REQUIREMENTS: Gather every line of the material below that contains the word "name" and copy each one as it appears.

SUPPLIED ENTRIES:
§ §
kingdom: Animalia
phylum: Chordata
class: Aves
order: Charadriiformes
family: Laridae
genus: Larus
§ §
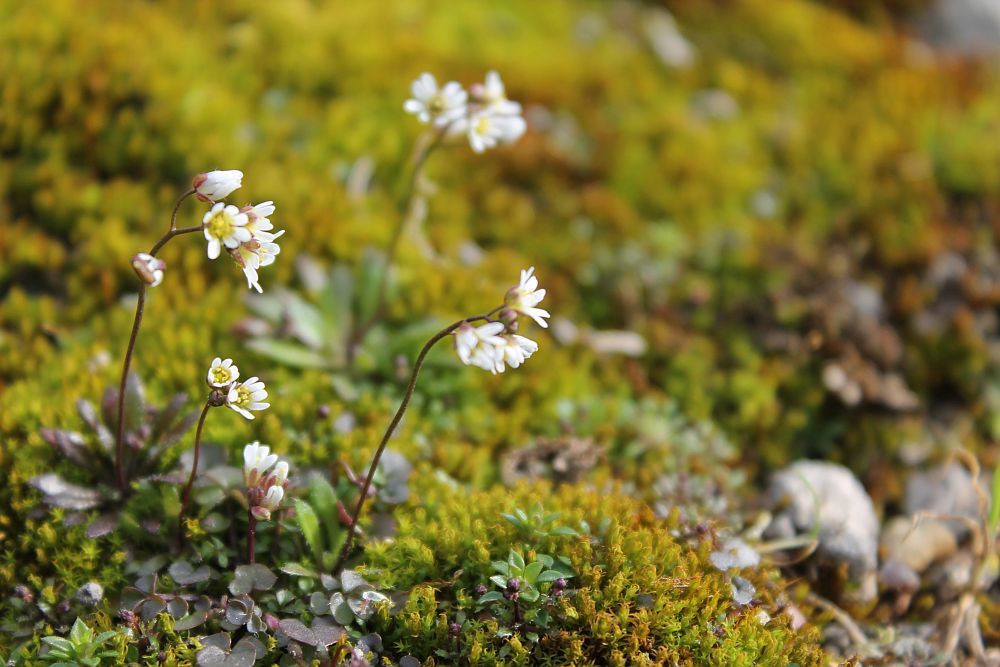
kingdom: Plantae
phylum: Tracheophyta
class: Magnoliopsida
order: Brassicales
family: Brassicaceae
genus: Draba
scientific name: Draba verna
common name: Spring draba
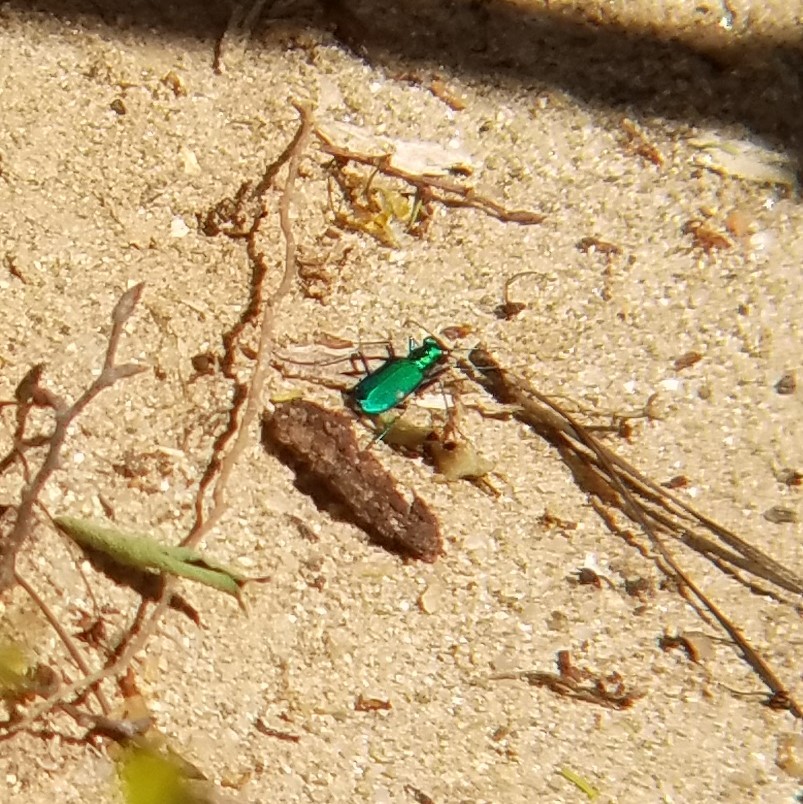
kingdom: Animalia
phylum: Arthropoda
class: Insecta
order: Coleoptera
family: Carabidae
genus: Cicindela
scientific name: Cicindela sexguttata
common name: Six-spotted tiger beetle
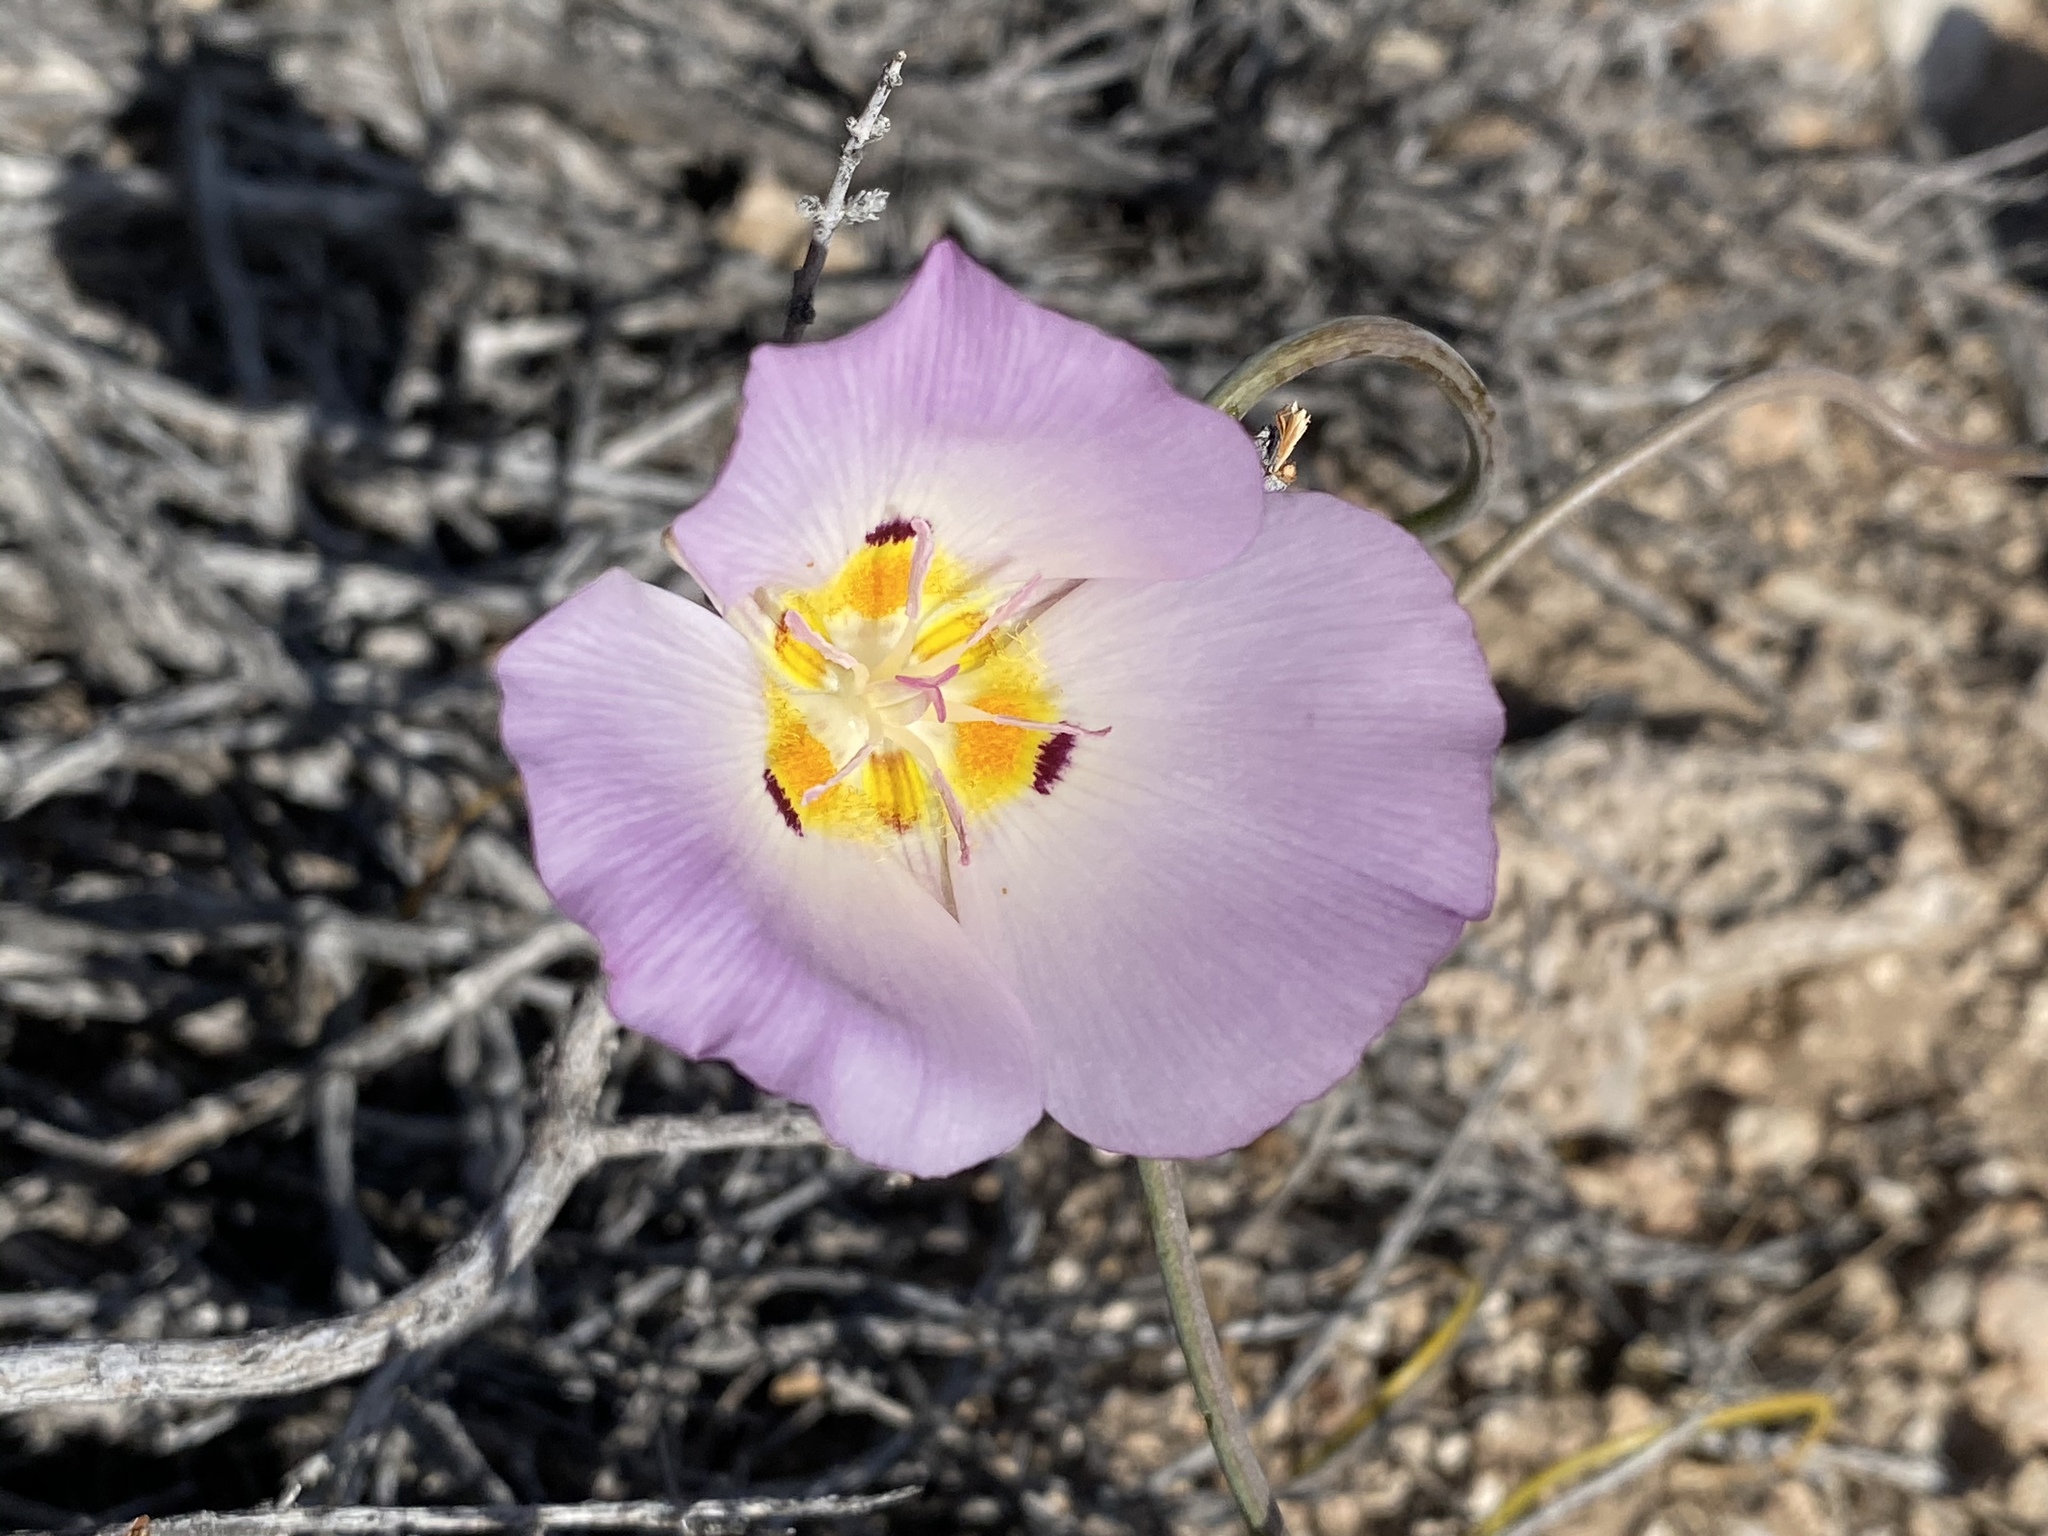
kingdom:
§ §
TASK RESULT:
scientific name: Draba verna
common name: Spring draba
scientific name: Cicindela sexguttata
common name: Six-spotted tiger beetle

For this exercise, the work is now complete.